To allay security concerns, banks must educate consumers about new mobile banking features
Banking is top of mind for smart device owners who are increasingly using mobile to accomplish the daily to-do list. Among a list of tasks performance marketing company Performics provided US smartphone and tablet users in October, the No. 1 activity people said they expected to be able to do on their mobile device was banking. The expectation of mobile banking functionality was more common across every age category than routine activities such as ordering food, checking public transportation and booking travel.
Banks are responding to this expectation by moving their mobile offerings beyond basic features. National banks have begun offering mobile remote check deposit, which allows customers to deposit checks using their smartphone cameras. Wells Fargo, for instance, has extended its mobile remote deposit app to the entirety of the US.
“The camera is critical. If you look at the kinds of growth in mobile banking over the first couple of years, it was about the basics of mobile banking. But what’s really exciting ... is figuring out how to take advantage of the ability of the mobile device,” said Wells Fargo senior vice president and head of the mobile retail channel Brian Pearce in an interview in January with American Banker.
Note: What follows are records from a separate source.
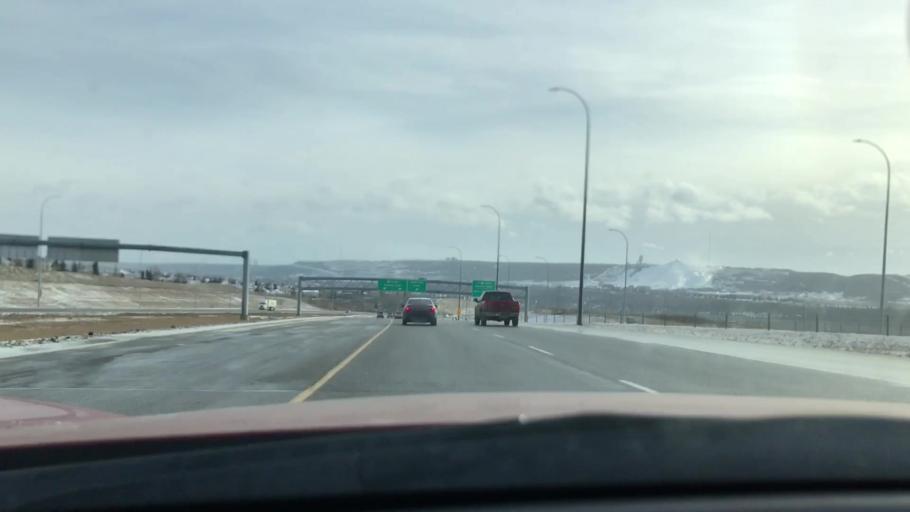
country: CA
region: Alberta
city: Calgary
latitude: 51.1147
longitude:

The Pew Internet & American Life Project found in September that mobile phone owners who used mobile banking were more likely to be younger, richer and more educated than other mobile users—all constituencies banks are desirous of courting.
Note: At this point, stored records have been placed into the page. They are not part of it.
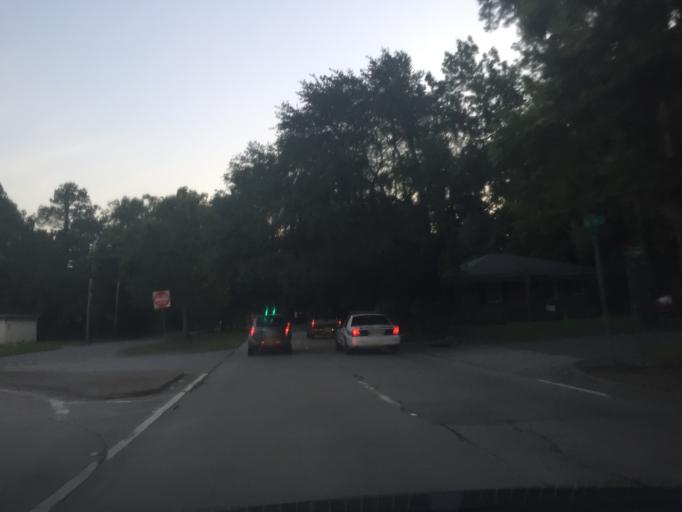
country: US
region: Georgia
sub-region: Chatham County
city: Savannah
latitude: 32.0331
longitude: -81.1064
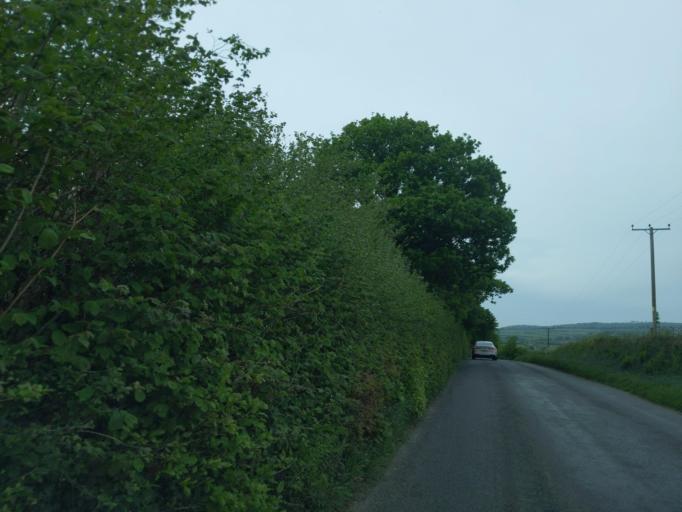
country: GB
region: England
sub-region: Devon
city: Plympton
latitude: 50.4203
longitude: -4.0467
Despite the obvious appeal of mobile services to an increasingly mobile-first population, there remain significant concerns, however—even among current mobile banking users—that more advanced mobile banking features are not safe to use. This is a perception banks must work to combat.
The mobile remote deposit feature offered by Wells Fargo and others was not immune—47% of US mobile banking users and 63% of nonusers said they would be hesitant to use a phone camera to deposit a check due to security concerns, according to a February survey by Infosys. It was among the top three features mobile banking users said they would be most hesitant to use.